**INSTRUCTION 1**
Rewrite the stretch of the album review from "I was raised" through "of the singer.", with "vampire" changed to "phantom".

**GIVEN TEXT**
The album art for Social Cues, the 2019 album by Cage the Elephant.
The album art for “Social Cues,” the 2019 album by Cage the Elephant.

Cage the Elephant, the American rock band responsible for hits such as “Cigarette Daydreams” and “Ain’t No Rest for the Wicked”, just announced the release of their sixth studio album “Neon Pill,” coming May 17, 2024. In a bated anticipation, I have been a devout fan of the band since I discovered them in the summer of 2020. As I wait for the release of new music I find myself wanting to shed some light on the excellence of this band. “Social Cues,” their most recent album, was released in 2019. It won the 2020 Grammy for Best Rock Album, and, more importantly, it is probably my all-time favorite album. With no skips (seriously), “Social Cues” has an eclectic sound with each track having a distinct taste. The album highlights the dark side of rock stardom and fame, mirroring the personal conflicts of lead singer Matt Shultz, this album is one of dance-pop, electronic rock, subtle reggae hints, melancholy tone and sweeping bridges. 


Track 1: Broken Boy

What an opener. The heavy guitar and ripping drum riff set you up for this fast-paced track. Shultz, in a defiant and almost reckless voice, sings:

I was born on the wrong side of the train tracks

I was raised with a strap across my back

Lay me on my side or hold me up to the light, yeah

I was burned by the cold kiss of a vampire

I was bit by the whisper of a soft liar

These lyrics have always gave me a Halloween feel, a lost, muddled personality hidden by a mask of false arrogance and anger. The chorus erupts with the main argument of the singer.

Broken Boy, how does it feel? (x2)

**THE INPUT**

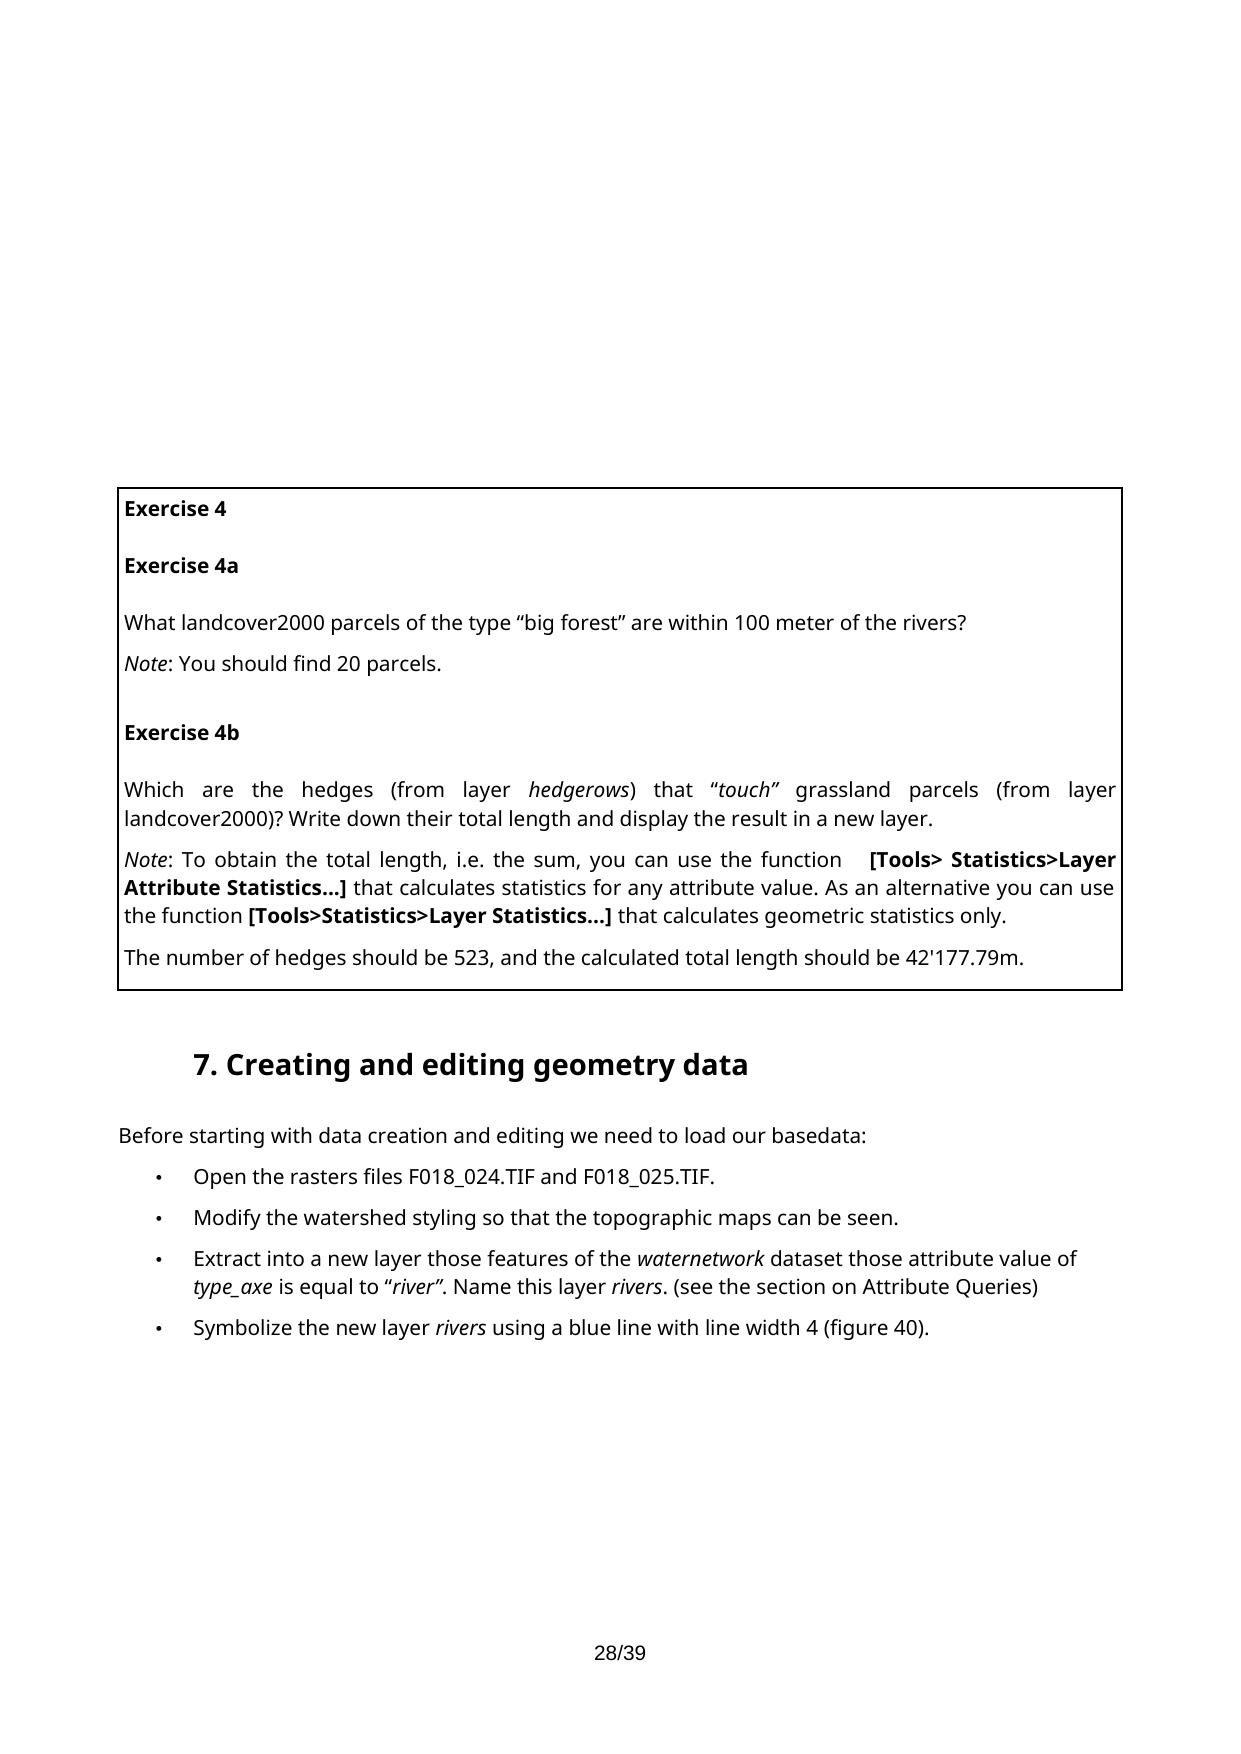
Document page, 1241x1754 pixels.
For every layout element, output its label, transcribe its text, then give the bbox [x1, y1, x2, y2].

list Extract into a new layer those features of the waternetwork dataset those attribute value of type_axe is equal to “river”. Name this layer rivers. (see the section on Attribute Queries) [156, 1244, 1122, 1301]
list Modify the watershed styling so that the topographic maps can be seen. [156, 1203, 1122, 1232]
text Before starting with data creation and editing we need to load our basedata: [118, 1121, 1122, 1150]
table_header Exercise 4 Exercise 4a What landcover2000 parcels of the type “big forest” are within 100 meter of the rivers? Note: You should find 20 parcels. Exercise 4b Which are the hedges (from layer hedgerows) that “touch” grassland parcels (from layer landcover2000)? Write down their total length and display the result in a new layer. Note: To obtain the total length, i.e. the sum, you can use the function [Tools> Statistics>Layer Attribute Statistics...] that calculates statistics for any attribute value. As an alternative you can use the function [Tools>Statistics>Layer Statistics...] that calculates geometric statistics only. The number of hedges should be 523, and the calculated total length should be 42'177.79m. [119, 489, 1121, 989]
list 7. Creating and editing geometry data [156, 1044, 1122, 1084]
list Symbolize the new layer rivers using a blue line with line width 4 (figure 40). [156, 1313, 1122, 1342]
list Open the rasters files F018_024.TIF and F018_025.TIF. [156, 1162, 1122, 1191]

**INSTRUCTION 2**
Print the stretch of the listing from its start through the line containing "For every layout", leaving out the pictures.

**OUTPUT 1**
I was raised with a strap across my back

Lay me on my side or hold me up to the light, yeah

I was burned by the cold kiss of a phantom

I was bit by the whisper of a soft liar

These lyrics have always gave me a Halloween feel, a lost, muddled personality hidden by a mask of false arrogance and anger. The chorus erupts with the main argument of the singer.

**OUTPUT 2**
Document page, 1241x1754 pixels.
For every layout element, output its label, transcribe its text, then give the bbox [x1, y1, x2, y2].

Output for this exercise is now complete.